Of the three buildings shown in the Washington, DC, sesquicentennial issue, the Supreme Court building was the last built (1932-1935). The 3-cent stamp featuring an image of this building was the third of four stamps issued to commemorate the National Capital sesquicentennial event.
The Post Office Department released the stamp on August 2, 1950. The vignette presents an image of the Supreme Court building. Under the building, the words "US Supreme Court" appear over the words "National Capital Sesquicentennial." The denomination appears in the lower left corner, and at the bottom appear the words "United States Postage."

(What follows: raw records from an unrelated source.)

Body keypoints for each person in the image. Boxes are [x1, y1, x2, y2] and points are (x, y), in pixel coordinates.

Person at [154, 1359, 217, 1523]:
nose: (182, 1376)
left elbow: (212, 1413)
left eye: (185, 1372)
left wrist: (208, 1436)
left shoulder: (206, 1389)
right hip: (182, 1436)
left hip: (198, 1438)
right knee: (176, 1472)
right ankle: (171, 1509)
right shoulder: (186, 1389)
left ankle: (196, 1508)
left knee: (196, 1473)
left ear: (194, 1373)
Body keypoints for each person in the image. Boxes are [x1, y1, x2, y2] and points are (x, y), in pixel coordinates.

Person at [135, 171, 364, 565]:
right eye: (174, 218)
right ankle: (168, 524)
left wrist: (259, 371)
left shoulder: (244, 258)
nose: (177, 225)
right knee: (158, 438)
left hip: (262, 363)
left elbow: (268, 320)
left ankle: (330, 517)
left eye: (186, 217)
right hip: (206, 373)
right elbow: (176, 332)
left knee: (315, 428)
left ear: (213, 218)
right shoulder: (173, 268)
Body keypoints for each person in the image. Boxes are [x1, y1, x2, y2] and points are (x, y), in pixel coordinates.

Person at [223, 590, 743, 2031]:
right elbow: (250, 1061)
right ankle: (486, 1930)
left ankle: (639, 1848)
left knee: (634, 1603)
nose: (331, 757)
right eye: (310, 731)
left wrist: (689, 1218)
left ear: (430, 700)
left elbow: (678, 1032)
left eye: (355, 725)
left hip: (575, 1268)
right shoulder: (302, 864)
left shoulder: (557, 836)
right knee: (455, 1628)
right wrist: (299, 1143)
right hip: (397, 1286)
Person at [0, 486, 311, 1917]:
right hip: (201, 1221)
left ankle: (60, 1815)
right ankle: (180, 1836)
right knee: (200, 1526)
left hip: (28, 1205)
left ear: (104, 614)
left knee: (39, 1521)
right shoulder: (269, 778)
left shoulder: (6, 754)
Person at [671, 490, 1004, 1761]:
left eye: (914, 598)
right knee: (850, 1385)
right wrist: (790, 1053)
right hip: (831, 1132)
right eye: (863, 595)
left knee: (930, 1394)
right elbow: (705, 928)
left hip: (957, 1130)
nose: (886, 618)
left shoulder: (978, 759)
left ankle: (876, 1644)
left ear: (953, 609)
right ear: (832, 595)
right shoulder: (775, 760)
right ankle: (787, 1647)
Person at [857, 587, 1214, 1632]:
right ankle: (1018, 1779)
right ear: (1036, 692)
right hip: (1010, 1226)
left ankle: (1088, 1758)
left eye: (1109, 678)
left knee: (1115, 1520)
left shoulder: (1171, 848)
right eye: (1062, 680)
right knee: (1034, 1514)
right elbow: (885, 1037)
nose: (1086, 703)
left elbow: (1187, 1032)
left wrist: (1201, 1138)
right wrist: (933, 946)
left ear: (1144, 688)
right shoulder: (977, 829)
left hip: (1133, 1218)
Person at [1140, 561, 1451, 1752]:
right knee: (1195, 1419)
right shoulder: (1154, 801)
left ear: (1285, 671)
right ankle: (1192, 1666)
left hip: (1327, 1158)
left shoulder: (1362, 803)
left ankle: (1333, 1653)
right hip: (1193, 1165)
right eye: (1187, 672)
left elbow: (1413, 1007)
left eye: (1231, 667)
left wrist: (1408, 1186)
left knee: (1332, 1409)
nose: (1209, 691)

It is interesting to note that the Montarrenti quarries of Siena, Italy, supplied some of the marble for the building and that Benito Mussolini was personally petitioned in May 1933 to insure that only the finest marble was sent to the United States.
Charles R. Chickering designed the stamp, and G. A. Gundersen engraved it. The Bureau of Engraving and Printing produced 324,007 stamps of this issue.
The Bureau of Engraving and Printing produced this stamp in light violet on a rotary press using and Electric Eye plate. Perforations were 10 1/2 x 11, and the stamp was printed in four panes of fifty stamps each.
Kloetzel, James E., ed. 2008 Specialized Catalogue of United States Stamps and Covers. 86th ed. Sidney, Ohio. Scott Publishing Co., 2009.